I just found out that I passed the CBT for basic. Now I have to wait for my stuff to come in the mail before I can apply for my state certification for South Carolina.


----------



## VirginiaEMT (Jul 18, 2011)

wadford said:


> I just found out that I passed the CBT for basic. Now I have to wait for my stuff to come in the mail before I can apply for my state certification for South Carolina.




Congratulations!!!!


----------



## AMF (Jul 18, 2011)

wadford said:


> I just found out that I passed the CBT for basic. Now I have to wait for my stuff to come in the mail before I can apply for my state certification for South Carolina.



nice!  any words of wisdom?


----------



## bigbaldguy (Jul 18, 2011)

Congrats


----------



## Melmd (Jul 18, 2011)

Nice work!

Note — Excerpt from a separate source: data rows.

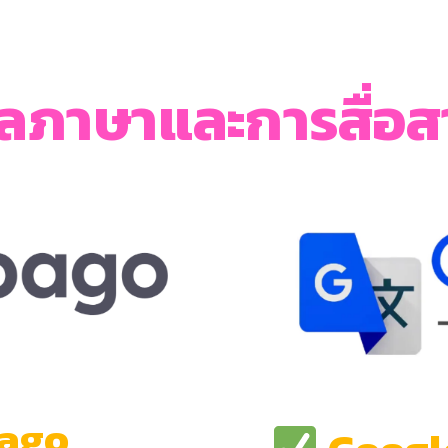
ภาษาและการสื่อสา
ago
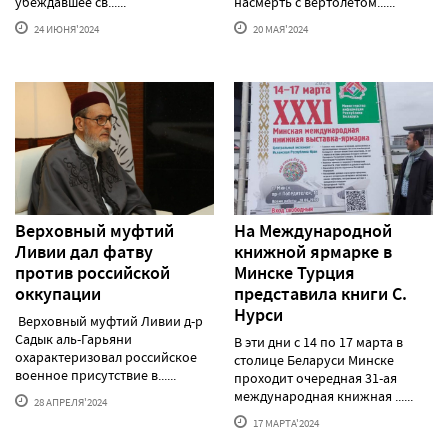
убеждавшее св......
насмерть с вертолетом......
24 ИЮНЯ'2024
20 МАЯ'2024
Верховный муфтий
На Международной
Ливии дал фатву
книжной ярмарке в
против российской
Минске Турция
оккупации
представила книги С.
Нурси
Верховный муфтий Ливии д-р
Садык аль-Гарьяни
В эти дни с 14 по 17 марта в
охарактеризовал российское
столице Беларуси Минске
военное присутствие в......
проходит очередная 31-ая
международная книжная ......
28 АПРЕЛЯ'2024
17 МАРТА'2024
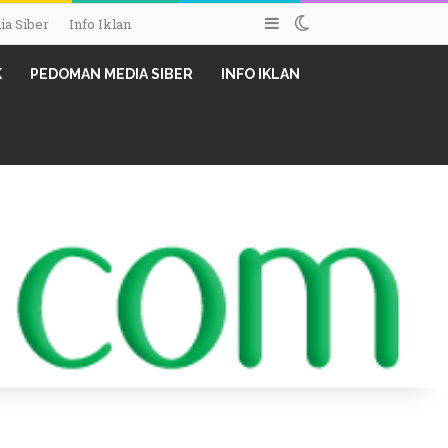
Sidebar
Switch skin
a Siber
Info Iklan
K
PEDOMAN MEDIA SIBER
INFO IKLAN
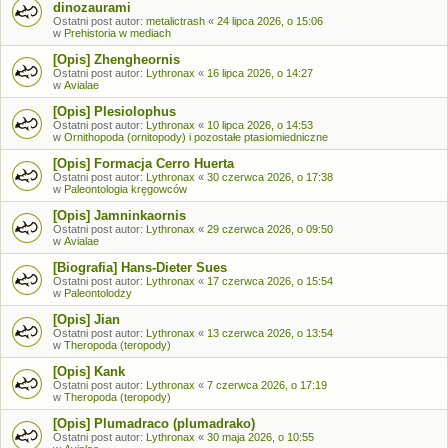
dinozaurami
Ostatni post autor:
metalictrash
«
24 lipca 2026, o 15:06
w
Prehistoria w mediach
[Opis] Zhengheornis
Ostatni post autor:
Lythronax
«
16 lipca 2026, o 14:27
w
Avialae
[Opis] Plesiolophus
Ostatni post autor:
Lythronax
«
10 lipca 2026, o 14:53
w
Ornithopoda (ornitopody) i pozostałe ptasiomiedniczne
[Opis] Formacja Cerro Huerta
Ostatni post autor:
Lythronax
«
30 czerwca 2026, o 17:38
w
Paleontologia kręgowców
[Opis] Jamninkaornis
Ostatni post autor:
Lythronax
«
29 czerwca 2026, o 09:50
w
Avialae
[Biografia] Hans-Dieter Sues
Ostatni post autor:
Lythronax
«
17 czerwca 2026, o 15:54
w
Paleontolodzy
[Opis] Jian
Ostatni post autor:
Lythronax
«
13 czerwca 2026, o 13:54
w
Theropoda (teropody)
[Opis] Kank
Ostatni post autor:
Lythronax
«
7 czerwca 2026, o 17:19
w
Theropoda (teropody)
[Opis] Plumadraco (plumadrako)
Ostatni post autor:
Lythronax
«
30 maja 2026, o 10:55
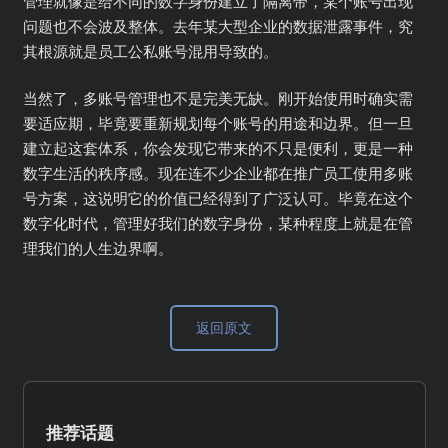
管理就像是给不同的数字身份建立了隔离带，某个账号出现
问题也不会波及整体。去年某大型企业的数据泄露事件，究
其根源就是员工公私账号混用导致的。
当然了，多账号管理也不是完美无缺。刚开始使用时确实需
要适应期，毕竟要重新规划每个账号的用途和边界。但一旦
建立起这套体系，你会发现它带来的不只是便利，更是一种
数字生活的秩序感。现在连不少企业都在推广员工使用多账
号方案，这说明它的价值已经得到了广泛认可。毕竟在这个
数字化时代，管理好我们的数字身份，某种程度上就是在管
理我们的人生边界啊。
返回原文
推荐话题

It's job huntin' time soon!


----------



## wadford (Jul 19, 2011)

@ AMF, just take time to read the questions, answer them based on the information given. There were a few that had two right answers and I had to choose between them. Remember your ABC's (in class our instructor told us it wasn't abc it was aaabc, airway, airway, airway, breathing circulation)


----------



## kevin.shuck1 (Jul 21, 2011)

wadford said:


> I just found out that I passed the CBT for basic. Now I have to wait for my stuff to come in the mail before I can apply for my state certification for South Carolina.



How did you know you passed? I took mine and under results it just says "congratulations on successfully completing the cognitive exam.".. Does that mean I passed?


----------



## wadford (Jul 21, 2011)

That's pretty much what it said when my results were posted - Examination Scored - Congratulations on successfully passing blah blah blah. Then three days later I got my certificate, card and patch in the mail.


----------



## kevin.shuck1 (Jul 21, 2011)

wadford said:


> That's pretty much what it said when my results were posted - Examination Scored - Congratulations on successfully passing blah blah blah. Then three days later I got my certificate, card and patch in the mail.



Did it say Passed though? mine doesn't say it anywhere..


----------



## hatsuo (Aug 2, 2011)

Congrats!!!! I just got my results in and I passed as well first try!!!! It's says I will get my stuff in three days then have to fax it over to state. I am in Texas.


----------



## SeanEddy (Aug 2, 2011)

kevin.shuck1 said:


> How did you know you passed? I took mine and under results it just says "congratulations on successfully completing the cognitive exam.".. Does that mean I passed?



That's exactly what mine said. That means you passed.

Sent from my DROIDX using Tapatalk


----------